O primeiro passo é orientar as mulheres para que orientem bem suas filhas. Atualmente, há aulas de orientação sexual nas escolas, mas como se trata de uma atividade curricular, nem sempre as meninas prestam a devida atenção às explicações e nem sempre é transmitido o que de fato importa. Algumas dominam a teoria, mas não têm a mínima noção de como ela pode ser aplicada em seu corpo no dia-a-dia. Conhecem o mecanismo menstrual, mas não entendem como funciona a própria menstruação. Por isso, acho fundamental a mãe estar preparada para transmitir à filha a informação necessária a fim de que não se assuste com a menstruação. Ela precisa também tomar cuidado para não lhe transferir todos os seus temores e sofrimentos. Muitas mulheres continuam sentindo cólicas e tensão pré-menstrual, embora atualmente haja recursos terapêuticos para evitá-las.
A partir do momento em que a menina menstruou, se sentir necessidade, deve ser levada ao ginecologista. Nunca deve ser levada à força, contra vontade. A maneira como a mãe encara a imagem do médico ao longo da vida, é de fundamental importância. Se cresceu ouvindo a mãe reclamar das idas ao consultório, não verá com bons olhos a primeira consulta. Agora, se a mãe considera o ginecologista uma pessoa amiga, que vai ajudá-la a conviver melhor com seus problemas ou a resolvê-los satisfatoriamente, a menina aceitará a idéia com tranqüilidade. Uma sugestão é a garota ir com a mãe a uma das consultas não como cliente, mas como simples acompanhante.

DrauzioSua experiência diz que as meninas procuram o ginecologista quando estão pensando em iniciar a vida sexual?
Mauro – O ideal seria que a primeira consulta fosse feita antes do início da vida sexual. Todavia, a experiência me diz que as meninas procuram o ginecologista depois disso. A maioria o faz por sugestão da mãe que, ao tomar conhecimento do fato, encaminha a filha ao médico não para fazer exames, mas para receber orientação em termos de prevenção de doenças e de gravidez indesejada. Nessa ocasião, é importante tranqüilizar a menina a respeito do exame ginecológico porque o maior temor é que ele seja traumático.
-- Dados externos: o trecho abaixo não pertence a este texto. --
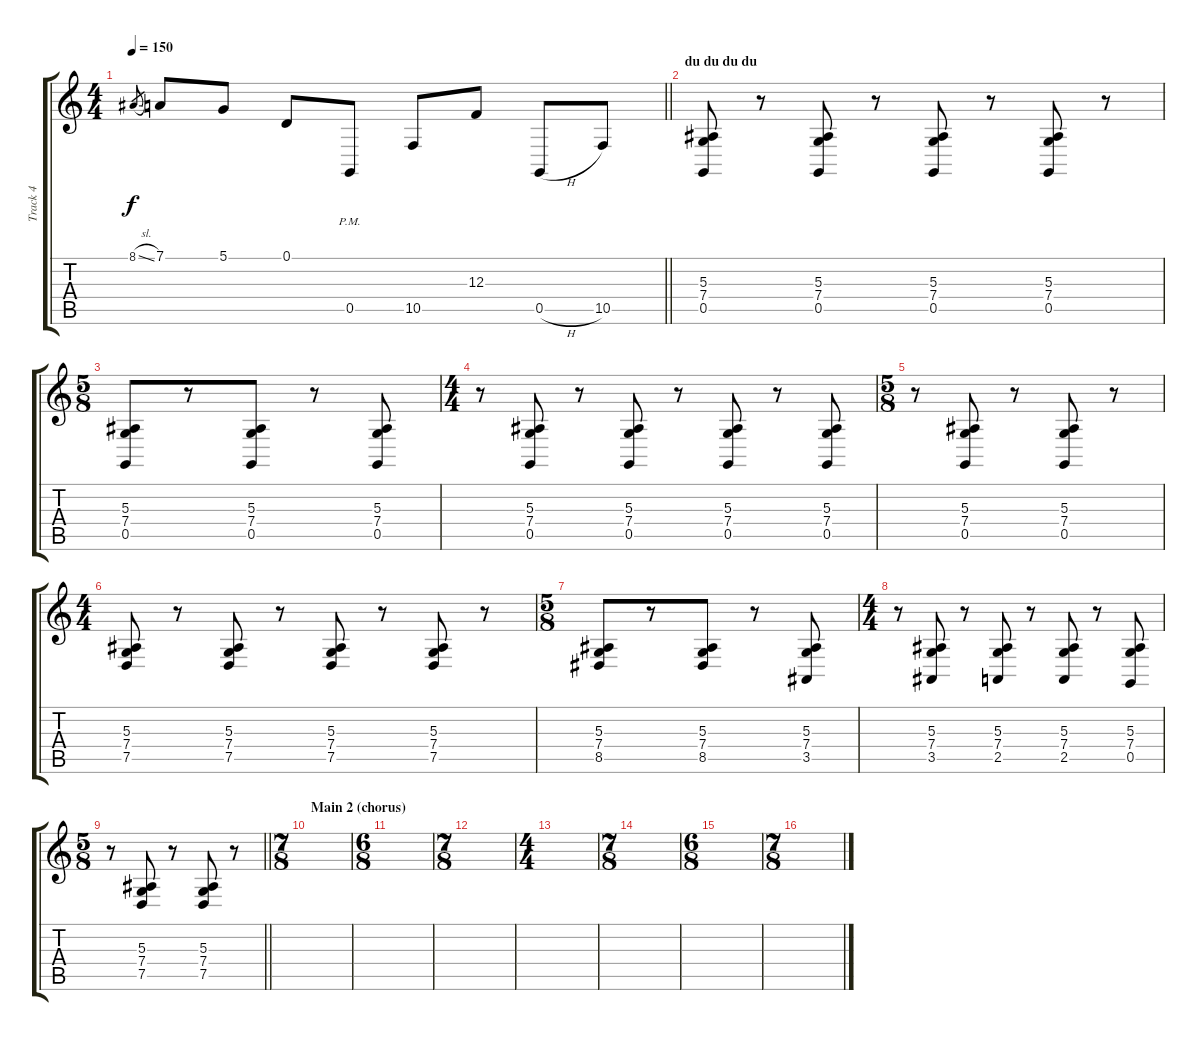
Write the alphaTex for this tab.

\track ("Track 4" "Track 4") {instrument electricpiano1}
\staff {score tabs}
\tuning (D4 A3 F3 C3 G2 D2) {hide}
\ts (4 4)
\tempo 150
\clef g2
\barLineRight lightlight
\ks c
8.1{sl}.8{gr dy f} 7.1.8 5.1.8 0.1.8 0.5{pm}.8 10.5.8 12.3.8 0.5{h}.8 10.5.8 |
\section ("" "du du du du")
(5.3 7.4 0.5).8 r.8 (5.3 7.4 0.5).8 r.8 (5.3 7.4 0.5).8 r.8 (5.3 7.4 0.5).8 r.8 |
\ts (5 8)
(5.3 7.4 0.5).8 r.8 (5.3 7.4 0.5).8 r.8 (5.3 7.4 0.5).8 |
\ts (4 4)
r.8 (5.3 7.4 0.5).8 r.8 (5.3 7.4 0.5).8 r.8 (5.3 7.4 0.5).8 r.8 (5.3 7.4 0.5).8 |
\ts (5 8)
r.8 (5.3 7.4 0.5).8 r.8 (5.3 7.4 0.5).8 r.8 |
\ts (4 4)
(5.3 7.4 7.5).8 r.8 (5.3 7.4 7.5).8 r.8 (5.3 7.4 7.5).8 r.8 (5.3 7.4 7.5).8 r.8 |
\ts (5 8)
(5.3 7.4 8.5).8 r.8 (5.3 7.4 8.5).8 r.8 (5.3 7.4 3.5).8 |
\ts (4 4)
r.8 (5.3 7.4 3.5).8 r.8 (5.3 7.4 2.5).8 r.8 (5.3 7.4 2.5).8 r.8 (5.3 7.4 0.5).8 |
\ts (5 8)
\barLineRight lightlight
r.8 (5.3 7.4 7.5).8 r.8 (5.3 7.4 7.5).8 r.8 |
\ts (7 8)
\section ("" "Main 2 (chorus)")
|
\ts (6 8)
|
\ts (7 8)
|
\ts (4 4)
|
\ts (7 8)
|
\ts (6 8)
|
\ts (7 8)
Na verdade, a criança bem orientada pela mãe, que entrou tranqüila no período menstrual, não precisa necessariamente ir ao ginecologista. No caso, porém, de a mãe sentir-se insegura para desempenhar esse papel, deve consultar a filha sobre a possibilidade de receber orientação mais visual e técnica de um médico ginecologista. Nesse primeiro contato, não há necessidade de exames nem da mesa ginecológica. O mais importante é o médico cativar a adolescente e convencê-la de que tem um aliado com o qual poderá contar para qualquer emergência, e que ela pode procurá-lo sem depender da mãe para trazê-la ou não.